Why this matters for teams

In teams already using AI for development, the speed of creating code grows. But with that grows the need for a faster feedback loop. If AI helps write features faster, the QA process can’t stay as slow and manual as before.

But the answer isn’t to simply generate more tests. Quality doesn’t grow from a large number of weak tests. On the contrary you get flaky suites, long runs, noise in CI, and a false sense of security.

You need an approach that helps create checks with engineering value.

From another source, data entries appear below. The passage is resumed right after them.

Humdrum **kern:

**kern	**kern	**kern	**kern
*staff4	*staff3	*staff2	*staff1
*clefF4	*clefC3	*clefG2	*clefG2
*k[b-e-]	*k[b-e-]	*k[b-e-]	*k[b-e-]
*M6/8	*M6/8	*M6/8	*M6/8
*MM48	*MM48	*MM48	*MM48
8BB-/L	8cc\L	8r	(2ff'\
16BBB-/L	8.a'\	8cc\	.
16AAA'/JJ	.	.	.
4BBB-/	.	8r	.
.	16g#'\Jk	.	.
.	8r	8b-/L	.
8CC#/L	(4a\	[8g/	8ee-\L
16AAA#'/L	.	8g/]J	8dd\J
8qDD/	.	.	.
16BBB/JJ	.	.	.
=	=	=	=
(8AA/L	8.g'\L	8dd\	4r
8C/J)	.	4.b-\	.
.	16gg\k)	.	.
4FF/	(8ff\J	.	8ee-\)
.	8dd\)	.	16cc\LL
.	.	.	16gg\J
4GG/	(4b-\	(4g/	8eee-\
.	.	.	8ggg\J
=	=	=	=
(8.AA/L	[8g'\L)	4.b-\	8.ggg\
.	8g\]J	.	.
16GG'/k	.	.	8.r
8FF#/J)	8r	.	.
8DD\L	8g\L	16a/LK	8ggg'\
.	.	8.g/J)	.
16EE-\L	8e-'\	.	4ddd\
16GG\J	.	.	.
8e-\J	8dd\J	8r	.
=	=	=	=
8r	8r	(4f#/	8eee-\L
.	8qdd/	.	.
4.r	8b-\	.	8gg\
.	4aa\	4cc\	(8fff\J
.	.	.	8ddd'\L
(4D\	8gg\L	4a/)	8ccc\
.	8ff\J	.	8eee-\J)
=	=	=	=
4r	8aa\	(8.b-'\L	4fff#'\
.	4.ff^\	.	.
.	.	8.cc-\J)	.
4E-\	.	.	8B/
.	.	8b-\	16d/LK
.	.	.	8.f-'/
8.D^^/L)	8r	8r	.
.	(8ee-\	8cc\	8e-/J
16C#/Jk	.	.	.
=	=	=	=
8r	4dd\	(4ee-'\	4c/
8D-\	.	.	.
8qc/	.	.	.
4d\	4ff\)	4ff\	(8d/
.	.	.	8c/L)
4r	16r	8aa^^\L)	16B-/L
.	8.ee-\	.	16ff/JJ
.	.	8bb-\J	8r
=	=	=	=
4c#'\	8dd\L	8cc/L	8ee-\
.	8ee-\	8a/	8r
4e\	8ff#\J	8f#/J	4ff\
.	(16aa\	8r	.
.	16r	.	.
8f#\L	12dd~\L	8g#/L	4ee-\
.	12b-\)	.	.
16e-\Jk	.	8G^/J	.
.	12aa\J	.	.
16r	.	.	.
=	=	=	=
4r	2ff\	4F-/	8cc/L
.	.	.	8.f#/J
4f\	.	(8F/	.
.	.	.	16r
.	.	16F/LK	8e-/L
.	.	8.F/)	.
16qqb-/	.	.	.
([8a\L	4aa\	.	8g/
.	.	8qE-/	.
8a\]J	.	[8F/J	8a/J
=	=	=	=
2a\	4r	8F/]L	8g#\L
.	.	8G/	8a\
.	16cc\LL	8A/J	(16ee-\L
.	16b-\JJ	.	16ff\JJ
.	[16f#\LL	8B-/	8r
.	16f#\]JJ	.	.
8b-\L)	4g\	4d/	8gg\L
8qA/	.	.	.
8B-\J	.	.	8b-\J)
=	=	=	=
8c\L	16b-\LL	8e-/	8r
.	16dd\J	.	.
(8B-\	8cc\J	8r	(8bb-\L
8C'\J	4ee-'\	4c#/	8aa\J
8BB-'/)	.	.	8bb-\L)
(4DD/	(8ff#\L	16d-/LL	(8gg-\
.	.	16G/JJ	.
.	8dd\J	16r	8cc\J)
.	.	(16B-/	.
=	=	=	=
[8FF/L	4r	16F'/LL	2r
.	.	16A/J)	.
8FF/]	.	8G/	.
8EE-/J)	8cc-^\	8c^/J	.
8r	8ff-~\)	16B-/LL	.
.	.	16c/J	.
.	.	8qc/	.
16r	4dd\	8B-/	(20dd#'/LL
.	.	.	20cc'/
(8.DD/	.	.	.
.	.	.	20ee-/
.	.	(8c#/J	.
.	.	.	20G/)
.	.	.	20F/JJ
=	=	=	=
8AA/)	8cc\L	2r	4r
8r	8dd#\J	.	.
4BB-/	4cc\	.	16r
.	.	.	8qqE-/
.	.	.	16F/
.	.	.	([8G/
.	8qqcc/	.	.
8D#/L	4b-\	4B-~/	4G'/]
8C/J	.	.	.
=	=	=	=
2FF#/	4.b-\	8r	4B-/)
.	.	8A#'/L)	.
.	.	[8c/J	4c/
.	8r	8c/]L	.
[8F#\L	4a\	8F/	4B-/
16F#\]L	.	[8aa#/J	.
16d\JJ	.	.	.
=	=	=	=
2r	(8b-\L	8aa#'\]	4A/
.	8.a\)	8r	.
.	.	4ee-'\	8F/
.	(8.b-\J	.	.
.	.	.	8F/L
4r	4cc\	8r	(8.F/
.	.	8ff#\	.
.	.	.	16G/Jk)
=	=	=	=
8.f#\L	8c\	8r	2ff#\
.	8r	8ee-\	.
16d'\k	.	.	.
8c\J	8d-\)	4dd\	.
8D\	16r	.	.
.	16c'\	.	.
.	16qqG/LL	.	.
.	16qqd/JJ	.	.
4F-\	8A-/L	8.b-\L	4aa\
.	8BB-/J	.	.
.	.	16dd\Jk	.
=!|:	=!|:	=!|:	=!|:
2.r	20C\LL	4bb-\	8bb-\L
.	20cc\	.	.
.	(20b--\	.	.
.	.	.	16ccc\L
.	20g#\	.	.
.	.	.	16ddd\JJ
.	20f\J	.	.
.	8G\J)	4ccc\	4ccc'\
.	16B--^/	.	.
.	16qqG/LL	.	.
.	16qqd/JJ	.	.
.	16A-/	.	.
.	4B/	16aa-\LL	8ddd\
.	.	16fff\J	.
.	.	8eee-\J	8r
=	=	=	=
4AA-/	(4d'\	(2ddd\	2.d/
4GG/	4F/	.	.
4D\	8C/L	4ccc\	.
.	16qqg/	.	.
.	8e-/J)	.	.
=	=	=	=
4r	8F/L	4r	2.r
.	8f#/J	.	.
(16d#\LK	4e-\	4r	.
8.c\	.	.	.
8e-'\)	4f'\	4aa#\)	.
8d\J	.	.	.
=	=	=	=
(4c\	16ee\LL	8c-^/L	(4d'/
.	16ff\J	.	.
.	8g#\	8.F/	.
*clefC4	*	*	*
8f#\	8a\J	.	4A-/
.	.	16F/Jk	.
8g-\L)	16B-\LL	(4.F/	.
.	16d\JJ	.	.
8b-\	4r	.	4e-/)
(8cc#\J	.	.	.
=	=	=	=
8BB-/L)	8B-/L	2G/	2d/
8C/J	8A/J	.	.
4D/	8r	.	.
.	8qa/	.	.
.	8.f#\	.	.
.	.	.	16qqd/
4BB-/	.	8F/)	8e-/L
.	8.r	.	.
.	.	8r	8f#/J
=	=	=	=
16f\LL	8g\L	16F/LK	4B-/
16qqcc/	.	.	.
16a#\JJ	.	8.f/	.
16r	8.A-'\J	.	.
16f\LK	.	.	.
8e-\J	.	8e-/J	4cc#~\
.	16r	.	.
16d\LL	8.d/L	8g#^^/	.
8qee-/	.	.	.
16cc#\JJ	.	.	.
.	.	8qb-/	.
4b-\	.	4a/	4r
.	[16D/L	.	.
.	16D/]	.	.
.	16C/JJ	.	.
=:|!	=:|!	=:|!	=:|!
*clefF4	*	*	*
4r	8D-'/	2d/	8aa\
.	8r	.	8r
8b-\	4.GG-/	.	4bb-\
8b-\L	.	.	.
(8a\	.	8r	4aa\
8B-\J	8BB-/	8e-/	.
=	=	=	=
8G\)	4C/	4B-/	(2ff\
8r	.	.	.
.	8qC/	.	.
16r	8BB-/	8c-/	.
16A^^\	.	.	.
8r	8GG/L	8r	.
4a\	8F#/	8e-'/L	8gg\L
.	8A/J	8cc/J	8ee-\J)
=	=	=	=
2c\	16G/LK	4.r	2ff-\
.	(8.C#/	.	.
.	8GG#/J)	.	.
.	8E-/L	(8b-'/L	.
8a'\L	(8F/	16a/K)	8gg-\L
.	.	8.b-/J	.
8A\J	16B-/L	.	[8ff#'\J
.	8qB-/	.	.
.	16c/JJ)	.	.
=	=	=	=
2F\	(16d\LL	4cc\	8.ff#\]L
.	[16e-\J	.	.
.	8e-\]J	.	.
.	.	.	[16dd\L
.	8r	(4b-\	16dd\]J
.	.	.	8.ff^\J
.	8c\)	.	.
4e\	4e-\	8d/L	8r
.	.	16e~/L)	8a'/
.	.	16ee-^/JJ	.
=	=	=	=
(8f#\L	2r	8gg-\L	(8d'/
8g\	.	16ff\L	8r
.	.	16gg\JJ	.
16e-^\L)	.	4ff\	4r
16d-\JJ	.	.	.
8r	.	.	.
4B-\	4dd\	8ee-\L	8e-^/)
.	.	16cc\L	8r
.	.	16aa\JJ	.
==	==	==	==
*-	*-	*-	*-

That’s why Cairn for me isn’t about “AI instead of QA” but “AI as part of a verification system.”

It should help the team move faster from idea to implementation without skipping the most important step — proof that the implementation works.

Conclusion

After experimenting with different AI tools it became clear: the biggest problem isn’t generation but verification. AI is already good enough at creating a first version of a solution. But engineering value appears only when that solution passes verification.

The previous idea of eval as a mechanism of truth became the practical foundation here. If we want to build reliable AI-assisted workflows, we need not only models that write code but systems that can verify that code.

Cairn is my attempt to move in that direction. Not to make another loud AI tool, but to build an autonomous QA cycle that helps distinguish “looks ready” from “actually works.”